Margetuximab is also a much-talked-about developmental treatment with positive study results thus far. It is a HER2-targeted monoclonal antibody with an Fc domain engineered to have greater binding to immune cells. The SOPHIA phase 3 trial compared patients on margituximab plus chemotherapy with patients on the standard-of-care trastuzumab plus chemotherapy, and found a 1-month gain in PFS for patients on margetximab.
Finally, Modi said, there are exciting combinations for refractory breast cancer for which HER2 is not the target, because preclinical data suggest cross-talk between HER2 pathways and cyclin-dependent kinase 4/6 signaling. Ongoing studies in this field include the PATRICIA phase 2 trial and the PATINA phase 3 trial, both of which are randomized.
Modi concluded that, in her opinion, it is possible to get a greater benefit out of targeting HER2.

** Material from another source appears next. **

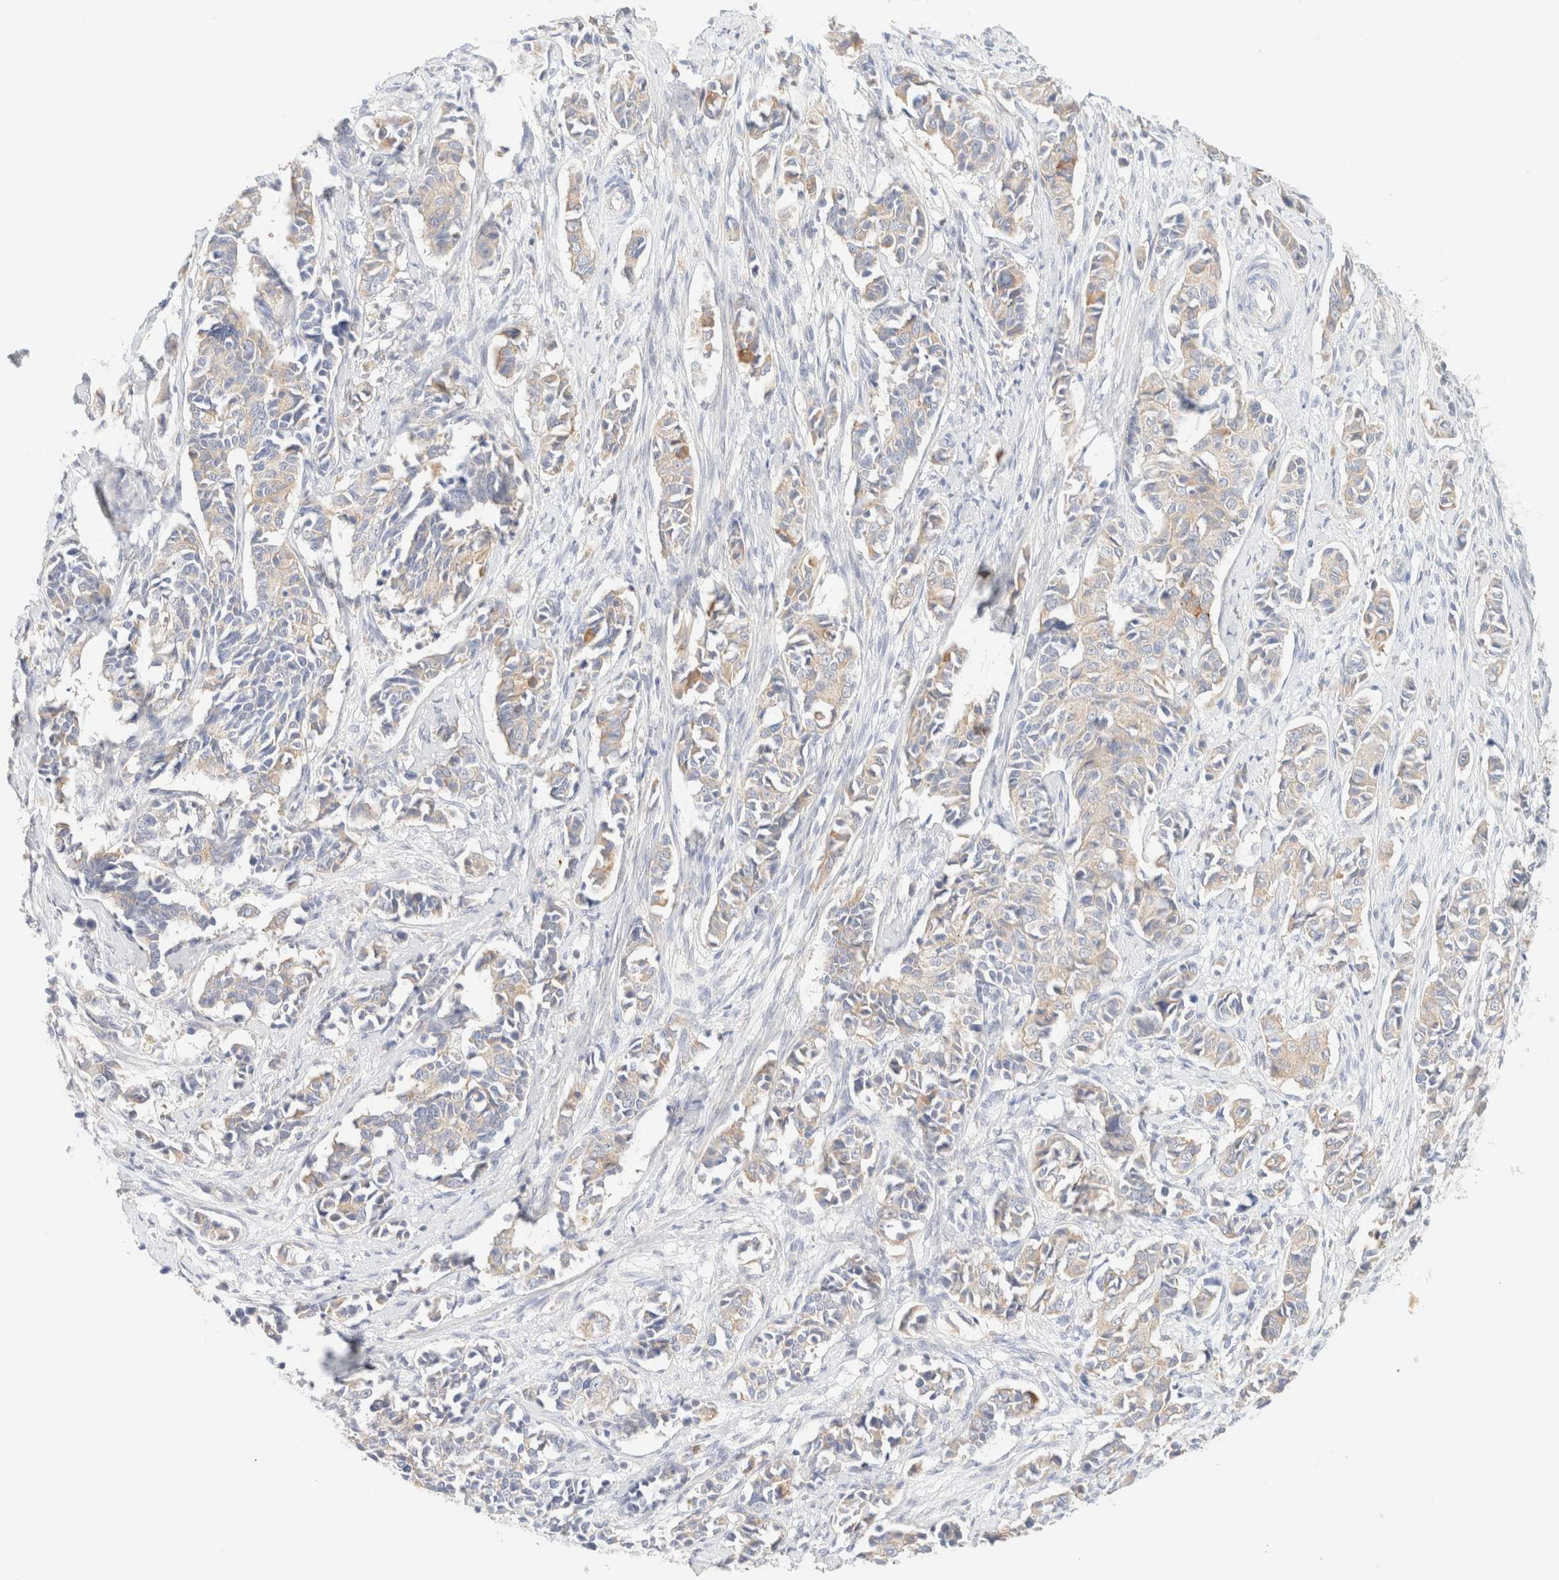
{"staining": {"intensity": "weak", "quantity": "<25%", "location": "cytoplasmic/membranous"}, "tissue": "cervical cancer", "cell_type": "Tumor cells", "image_type": "cancer", "snomed": [{"axis": "morphology", "description": "Normal tissue, NOS"}, {"axis": "morphology", "description": "Squamous cell carcinoma, NOS"}, {"axis": "topography", "description": "Cervix"}], "caption": "This image is of cervical squamous cell carcinoma stained with immunohistochemistry (IHC) to label a protein in brown with the nuclei are counter-stained blue. There is no expression in tumor cells.", "gene": "SARM1", "patient": {"sex": "female", "age": 35}}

"In the near future, we should expect to see some very new and exciting options to offer our patients," Modi said. "There are, however, differences in the magnitudes of effects and in which patients benefit, and I think these will be the criteria we will use and will influence our decisions in this space."
REFERENCE
Modi, S. Frontiers in HER2-positive Breast Cancer. Presented at: 2019 San Antonio Breast Cancer Symposium; San Antonio, TX: December 11, 2019.